Braga bring the curtain down on a historic campaign on Wednesday when they face Portuguese rivals FC Porto in the final of the Europa League, and it will be the fifty second game of a season that began back in July. The Europa League, formerly the UEFA Cup, is nothing new to Braga; this is their seventh consecutive season in the competition, but they began it in the Champions League having finished second in Primeira Liga for the first time, excelling under the stewardship of Domingos Jose Paciencia Oliveira.
A 3-0 win over Celtic in a Champions League qualifier at Estadio Municipal de Braga (their intimidating stadium that is carved into the face of the adjacent Monte Castro quarry), followed by a narrow defeat in Scotland ensured another qualifying tie with Sevilla. A 1-0 victory at home paved the way for a thriller in Spain with Braga recording a 4-3 victory that included a second half hat-trick from substitute Lima, earning a place amongst the elite – grouped with Arsenal, Shakhtar Donesk and Partizan Belgrade.
Braga have close ties with Arsenal, changing their original green and white kit to mirror that of the North Londoners, giving birth to their nickname the ‘Arsenalistas’. The current Braga side are also stylistically similar, sharing the same attacking ethos. When the two sides faced each, Braga were on the wrong end of a six goal humbling, although they avenged the defeat with a 2-0 victory in the return leg. Two wins over Partizan and a couple of defeats at the hands of Shakhtar were enough to secure third place in the group and passage to the more familiar territory of the Europa League. Lech Poznan were disposed of to earn a glamour tie with Liverpool. Braga took a 1-0 lead to Anfield and dug in to record a 0-0 draw and a quarter final place for the first time. A pair of draws with Dynamo Kiev earned victory on away goals and an all-Portuguese semi final with Benfica, where an away goal would again prove decisive, as a 2-1 defeat in Lisbon and a nail-biting 1-0 home win set up a dream final with the dominant force in Portugal.
In a league containing 144 registered Brazilian players, Braga’s squad is roughly a 50/50 split between Portuguese and South Americans; subduing Porto’s South Americans will go a long way towards deciding the Dublin showpiece. Fresh from an 8-3 aggregate win over Villarreal in their semi-final, Falcao has already plundered 16 goals – a new competition record – assisted by the powerful, muscular presence of Hulk. Having already beaten them twice in the league, they ended the season a massive 35 points ahead of Braga in an unbeaten domestic campaign, who recorded only 13 wins from 29 games – their league form bearing the strain of competing on so many fronts.

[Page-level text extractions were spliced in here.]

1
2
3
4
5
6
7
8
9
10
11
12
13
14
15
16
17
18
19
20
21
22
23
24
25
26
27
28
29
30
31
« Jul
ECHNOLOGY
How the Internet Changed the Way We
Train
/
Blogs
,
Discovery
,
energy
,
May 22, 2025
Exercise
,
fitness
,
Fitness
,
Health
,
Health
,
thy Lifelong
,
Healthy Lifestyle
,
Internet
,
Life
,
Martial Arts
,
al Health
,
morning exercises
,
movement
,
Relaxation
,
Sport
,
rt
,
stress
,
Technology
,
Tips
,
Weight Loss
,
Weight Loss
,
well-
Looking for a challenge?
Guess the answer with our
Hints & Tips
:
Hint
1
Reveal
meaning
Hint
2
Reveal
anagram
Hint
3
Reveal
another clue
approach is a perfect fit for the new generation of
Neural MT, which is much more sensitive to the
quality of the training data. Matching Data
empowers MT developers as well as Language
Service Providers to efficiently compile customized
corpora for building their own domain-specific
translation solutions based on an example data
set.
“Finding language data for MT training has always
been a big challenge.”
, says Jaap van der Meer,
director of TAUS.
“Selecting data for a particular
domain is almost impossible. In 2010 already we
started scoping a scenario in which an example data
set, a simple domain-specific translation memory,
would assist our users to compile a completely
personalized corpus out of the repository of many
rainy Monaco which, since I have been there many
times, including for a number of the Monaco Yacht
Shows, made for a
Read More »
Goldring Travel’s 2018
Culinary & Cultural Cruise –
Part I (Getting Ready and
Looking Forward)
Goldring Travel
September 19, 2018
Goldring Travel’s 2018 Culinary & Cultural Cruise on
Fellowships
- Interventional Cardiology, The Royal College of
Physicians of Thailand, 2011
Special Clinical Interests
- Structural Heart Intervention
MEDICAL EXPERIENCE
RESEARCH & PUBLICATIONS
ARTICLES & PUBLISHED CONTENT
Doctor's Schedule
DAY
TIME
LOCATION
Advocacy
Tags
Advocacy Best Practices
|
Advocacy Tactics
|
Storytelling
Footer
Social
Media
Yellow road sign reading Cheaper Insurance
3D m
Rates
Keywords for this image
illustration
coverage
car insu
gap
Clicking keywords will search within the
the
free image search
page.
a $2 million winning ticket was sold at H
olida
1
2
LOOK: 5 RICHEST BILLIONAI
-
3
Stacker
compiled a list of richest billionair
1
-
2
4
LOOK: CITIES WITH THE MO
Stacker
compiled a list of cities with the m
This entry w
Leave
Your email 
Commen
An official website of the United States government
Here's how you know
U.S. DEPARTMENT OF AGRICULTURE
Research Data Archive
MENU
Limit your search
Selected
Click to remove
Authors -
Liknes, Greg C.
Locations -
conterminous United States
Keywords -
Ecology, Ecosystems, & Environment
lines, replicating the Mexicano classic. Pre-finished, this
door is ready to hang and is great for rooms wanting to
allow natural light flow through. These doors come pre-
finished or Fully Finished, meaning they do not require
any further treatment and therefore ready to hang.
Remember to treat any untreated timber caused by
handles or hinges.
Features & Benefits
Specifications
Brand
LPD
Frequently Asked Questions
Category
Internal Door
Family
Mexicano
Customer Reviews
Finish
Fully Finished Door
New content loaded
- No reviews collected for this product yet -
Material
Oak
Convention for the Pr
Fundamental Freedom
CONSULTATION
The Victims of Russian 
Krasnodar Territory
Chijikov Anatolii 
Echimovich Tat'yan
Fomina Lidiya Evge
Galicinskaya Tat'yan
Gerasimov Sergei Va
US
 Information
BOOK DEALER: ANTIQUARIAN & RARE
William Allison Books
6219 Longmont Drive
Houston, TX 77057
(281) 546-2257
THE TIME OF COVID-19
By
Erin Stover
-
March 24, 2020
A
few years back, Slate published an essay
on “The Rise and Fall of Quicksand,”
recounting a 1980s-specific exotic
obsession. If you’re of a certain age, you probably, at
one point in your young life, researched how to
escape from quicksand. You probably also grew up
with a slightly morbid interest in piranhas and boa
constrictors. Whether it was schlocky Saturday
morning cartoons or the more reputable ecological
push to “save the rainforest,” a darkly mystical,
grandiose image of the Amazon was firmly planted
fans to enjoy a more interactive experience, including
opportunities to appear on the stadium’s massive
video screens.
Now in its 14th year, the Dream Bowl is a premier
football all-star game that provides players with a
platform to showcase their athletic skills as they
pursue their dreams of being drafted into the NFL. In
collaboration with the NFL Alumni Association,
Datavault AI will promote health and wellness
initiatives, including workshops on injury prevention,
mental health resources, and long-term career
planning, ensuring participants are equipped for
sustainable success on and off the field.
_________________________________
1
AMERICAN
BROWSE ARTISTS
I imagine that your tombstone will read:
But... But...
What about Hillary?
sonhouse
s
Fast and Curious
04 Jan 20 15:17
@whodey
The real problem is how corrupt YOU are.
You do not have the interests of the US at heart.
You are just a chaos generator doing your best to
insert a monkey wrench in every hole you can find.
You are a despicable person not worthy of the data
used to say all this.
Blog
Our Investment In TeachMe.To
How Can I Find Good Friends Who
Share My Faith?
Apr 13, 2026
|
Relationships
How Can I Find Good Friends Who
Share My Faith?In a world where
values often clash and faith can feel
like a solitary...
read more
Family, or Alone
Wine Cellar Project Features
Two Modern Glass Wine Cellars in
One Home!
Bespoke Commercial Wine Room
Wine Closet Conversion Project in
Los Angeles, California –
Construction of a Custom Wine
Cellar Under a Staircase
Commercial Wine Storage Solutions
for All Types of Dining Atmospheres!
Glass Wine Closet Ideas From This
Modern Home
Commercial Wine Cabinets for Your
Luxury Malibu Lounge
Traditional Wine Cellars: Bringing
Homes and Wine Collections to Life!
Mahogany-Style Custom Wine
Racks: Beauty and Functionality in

If Braga are to upset the odds, they will need to utilise the pace of Lima, Paulo Cesar and Alan on the counterattack, as they lack a focal point in attack since losing Matheus to Dnipro Dnipropetrovsk in January. With Domingos Paciencia standing down at the end of the season, Braga will want to send him off in style, but it will take a monumental effort to see off the Portuguese ‘invincibles’.